Réaction contre la mondialisation et le profit du commerce

KOF Bulletin

Plus que jamais, la réaction contre la libre mobilité des biens et de la main-d’œuvre est une réalité dans de nombreux pays. Le vote pour le Brexit et le retrait des USA du PTP ne sont que deux exemples du changement de paradigme face au libre-échange. L'article suivant analyse une possible explication de cette évolution : l’inégalité des gains de bien-être découlant du commerce entre les différents groupes de consommateurs.

Le transport maritime est le mode de transport principal des marchandises. (image: Shutterstock).
Le transport maritime est le mode de transport principal des marchandises. (image: Shutterstock).

Déconnexion entre les économistes et le grand public

Les études mettent souvent en évidence les grandes disparités entre les économistes et le grand public dès qu’il est question du libre-échange. Une étude menée par exemple en 2011 auprès des membres de l’American Economic Association a révélé que 93% des économistes approuvaient l’affirmation : « Les droits de douane et les quotas d’importation réduisent la prospérité économique générale » (Fuller and Geide-Stevenson, 2014).
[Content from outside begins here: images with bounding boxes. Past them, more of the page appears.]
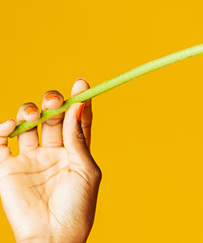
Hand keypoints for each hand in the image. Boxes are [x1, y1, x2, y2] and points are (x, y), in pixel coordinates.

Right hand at [0, 79, 100, 242]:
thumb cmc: (77, 207)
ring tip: (34, 114)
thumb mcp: (85, 170)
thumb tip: (78, 106)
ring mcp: (29, 159)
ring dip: (29, 111)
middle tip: (55, 99)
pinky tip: (11, 126)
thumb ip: (78, 139)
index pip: (77, 120)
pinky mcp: (7, 168)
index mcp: (76, 151)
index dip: (80, 100)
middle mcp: (52, 152)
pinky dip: (2, 128)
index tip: (81, 83)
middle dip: (53, 102)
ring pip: (26, 124)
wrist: (53, 237)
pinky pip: (0, 142)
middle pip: (52, 117)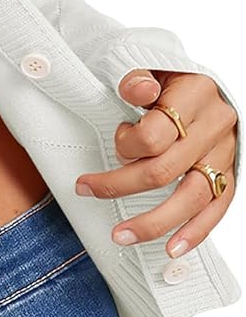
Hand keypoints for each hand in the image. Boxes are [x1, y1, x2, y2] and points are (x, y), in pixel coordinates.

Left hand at [74, 68, 237, 256]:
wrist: (197, 83)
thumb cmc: (166, 79)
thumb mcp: (148, 66)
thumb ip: (137, 77)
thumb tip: (137, 89)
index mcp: (195, 94)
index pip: (155, 134)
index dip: (127, 143)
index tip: (115, 137)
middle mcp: (215, 125)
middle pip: (165, 169)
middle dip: (121, 185)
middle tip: (88, 190)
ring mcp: (224, 152)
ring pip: (191, 196)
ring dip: (154, 221)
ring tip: (122, 235)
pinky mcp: (228, 172)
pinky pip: (216, 207)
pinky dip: (195, 231)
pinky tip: (174, 249)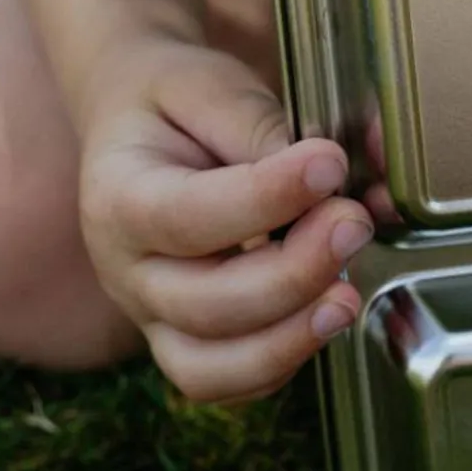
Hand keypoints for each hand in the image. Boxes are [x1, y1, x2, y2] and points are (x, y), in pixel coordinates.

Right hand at [78, 39, 374, 404]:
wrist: (141, 122)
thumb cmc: (178, 104)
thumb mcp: (208, 88)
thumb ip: (262, 128)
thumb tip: (332, 171)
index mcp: (119, 199)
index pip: (188, 217)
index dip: (266, 197)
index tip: (330, 163)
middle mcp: (128, 271)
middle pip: (204, 305)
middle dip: (293, 271)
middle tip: (352, 222)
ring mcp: (154, 315)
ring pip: (210, 366)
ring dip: (290, 338)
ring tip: (349, 295)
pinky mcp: (188, 338)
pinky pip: (229, 382)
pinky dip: (283, 362)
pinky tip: (328, 316)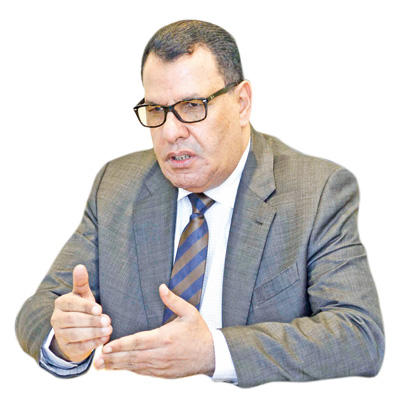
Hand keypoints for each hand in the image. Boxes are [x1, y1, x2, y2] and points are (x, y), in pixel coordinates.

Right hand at [50, 264, 111, 361]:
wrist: (76, 333)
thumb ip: (81, 282)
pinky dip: (93, 343)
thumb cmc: (82, 309)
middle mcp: (57, 319)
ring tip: (109, 329)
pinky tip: (104, 339)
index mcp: (61, 303)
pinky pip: (79, 347)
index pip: (72, 304)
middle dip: (92, 321)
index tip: (99, 309)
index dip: (85, 307)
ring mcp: (60, 335)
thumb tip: (80, 266)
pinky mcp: (67, 348)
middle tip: (108, 321)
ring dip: (94, 333)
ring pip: (75, 334)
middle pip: (73, 320)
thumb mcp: (83, 295)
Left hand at [94, 284, 214, 377]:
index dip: (121, 344)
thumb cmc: (200, 333)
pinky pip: (143, 372)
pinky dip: (130, 370)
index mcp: (165, 337)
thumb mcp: (189, 312)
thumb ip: (173, 300)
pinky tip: (120, 368)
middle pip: (133, 357)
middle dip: (113, 358)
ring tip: (102, 365)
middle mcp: (161, 353)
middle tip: (97, 359)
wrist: (211, 355)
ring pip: (135, 366)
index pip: (138, 341)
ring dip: (118, 366)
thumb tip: (161, 287)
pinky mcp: (164, 373)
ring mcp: (162, 366)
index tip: (107, 345)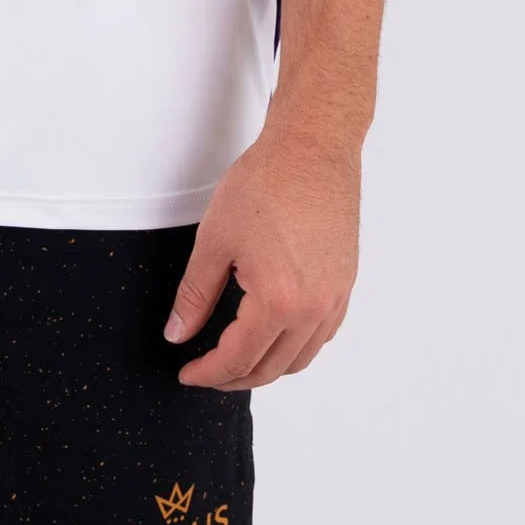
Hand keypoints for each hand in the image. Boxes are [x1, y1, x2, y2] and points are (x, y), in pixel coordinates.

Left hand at [166, 129, 359, 387]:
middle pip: (271, 369)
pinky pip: (321, 335)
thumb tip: (178, 333)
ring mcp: (335, 298)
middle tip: (206, 371)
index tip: (187, 374)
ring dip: (266, 366)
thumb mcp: (215, 240)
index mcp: (279, 301)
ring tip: (236, 356)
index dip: (208, 373)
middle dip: (234, 377)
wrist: (312, 147)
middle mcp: (314, 309)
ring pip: (300, 358)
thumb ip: (194, 295)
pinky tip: (274, 332)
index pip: (238, 359)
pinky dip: (295, 346)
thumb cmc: (266, 182)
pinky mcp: (345, 283)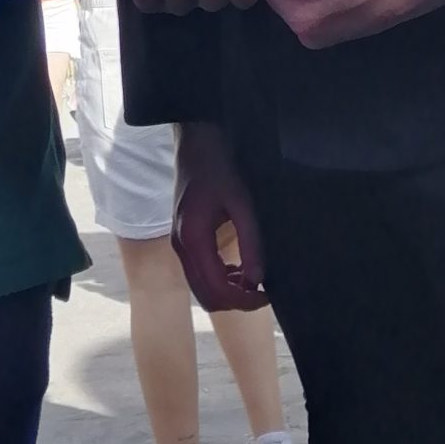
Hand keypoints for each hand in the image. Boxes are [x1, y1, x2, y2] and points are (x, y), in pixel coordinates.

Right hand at [172, 120, 268, 313]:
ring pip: (201, 287)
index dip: (243, 301)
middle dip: (235, 301)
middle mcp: (180, 246)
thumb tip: (258, 280)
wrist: (196, 142)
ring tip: (253, 280)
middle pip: (205, 296)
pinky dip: (218, 279)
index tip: (266, 296)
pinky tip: (238, 267)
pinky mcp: (182, 238)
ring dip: (226, 291)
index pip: (217, 289)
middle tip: (262, 293)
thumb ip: (250, 242)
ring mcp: (178, 243)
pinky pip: (198, 273)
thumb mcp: (242, 202)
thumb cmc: (220, 166)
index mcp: (193, 239)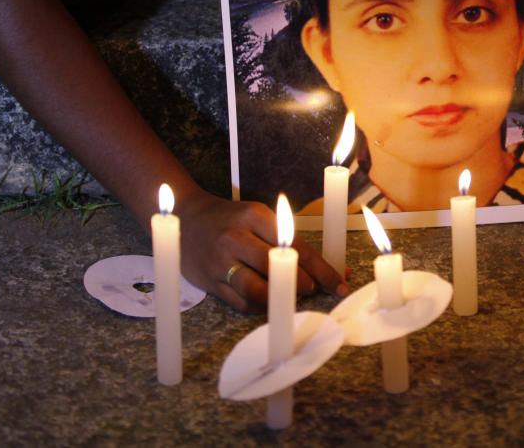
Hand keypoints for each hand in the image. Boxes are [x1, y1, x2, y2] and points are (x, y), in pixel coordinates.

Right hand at [176, 191, 348, 312]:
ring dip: (282, 297)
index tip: (340, 283)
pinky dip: (261, 306)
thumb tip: (330, 268)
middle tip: (315, 290)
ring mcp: (220, 261)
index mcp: (256, 217)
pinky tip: (272, 303)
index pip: (298, 247)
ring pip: (258, 289)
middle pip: (280, 268)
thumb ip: (289, 241)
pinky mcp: (209, 281)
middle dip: (304, 284)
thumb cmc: (231, 219)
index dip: (322, 270)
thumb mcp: (259, 217)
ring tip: (293, 296)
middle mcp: (237, 238)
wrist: (183, 217)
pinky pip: (241, 302)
En même temps, les points de vue concernant le libre-échange parmi les non-économistes sont loin d’être consensuels. Selon une étude de Pew Research menée en 2010, seuls 26% des participants américains se sentaient aidés par le commerce international. Ce décalage peut s’expliquer en partie par l’approche généralement choisie par les économistes quand ils calculent les effets socio-économiques du libre-échange et mesurent les bénéfices cumulés pour un pays. Cette mesure est certes informative et révélatrice des bénéfices d’un consommateur moyen, mais elle masque les bénéfices réels des différents groupes sociaux, notamment dans les pays présentant de fortes disparités de revenus.

Inégalité des revenus et profits hétérogènes du commerce

Les gens se distinguent par leur niveau de revenu, ce qui crée des différences dans les schémas de consommation. Les riches consomment en général plus de services et de biens manufacturés, tandis que les pauvres dépensent souvent la plus grande partie de leurs revenus dans l’alimentation, le logement et autres nécessités. Le commerce international bénéficie aux pays par le biais d’un accès accru à des biens meilleurs marchés ; cependant, les réductions de prix entre les différents produits ne sont pas du tout homogènes. Par conséquent, les bénéfices exacts issus du commerce pour un individu dépendent de l’agrégat consommation.

Les biens manufacturés, tels que vêtements et appareils électroniques, réagissent plus exactement à l’abolition des barrières commerciales que les produits alimentaires. Cela est dû au fait que la dispersion de la productivité entre les pays est beaucoup plus vaste dans l’industrie manufacturière que dans l’agriculture. Les différences de productivité entre les exploitations qui cultivent des pommes de terre, par exemple, sont bien plus réduites qu’entre des entreprises qui fabriquent des ordinateurs. En bref, le libre-échange tend donc à bénéficier aux groupes de consommateurs qui dépensent une plus grande partie de leurs revenus dans des produits manufacturés et des services que dans l’alimentation. Les analyses économiques fondées sur un consommateur moyen peuvent donc largement surestimer les bénéfices des pauvres et fortement sous-estimer ceux des riches. En cas d’une diminution de 15% des barrières commerciales, les bénéfices qu’en tireraient les riches pourraient excéder ceux des pauvres de 16 points de pourcentage.

Les effets distributifs du commerce ne devraient pas être ignorés. Les politiques commerciales sont souvent informées par des analyses économiques fondées sur les bénéfices globaux du commerce. Il y a certes peu de désaccord entre les économistes concernant le fait qu’une réduction des barrières commerciales génère en général des bénéfices globaux, mais il importe de se rendre compte que le commerce a aussi des effets distributifs sensibles. Ces effets doivent être pris en considération dans l’évaluation des profits potentiels du libre-échange, notamment dans les pays caractérisés par une forte inégalité des revenus.

Cet article base sur:

Sergey Nigai, 2016, external pageOn Measuring the Welfare Gains from Trade, Economic Journal, 126: 1193-1237. 

Autre référence

Fuller, Dan and Doris Geide-Stevenson (2014): Consensus among Economists — an Update, Journal of Economic Education, 45(2): 131-146.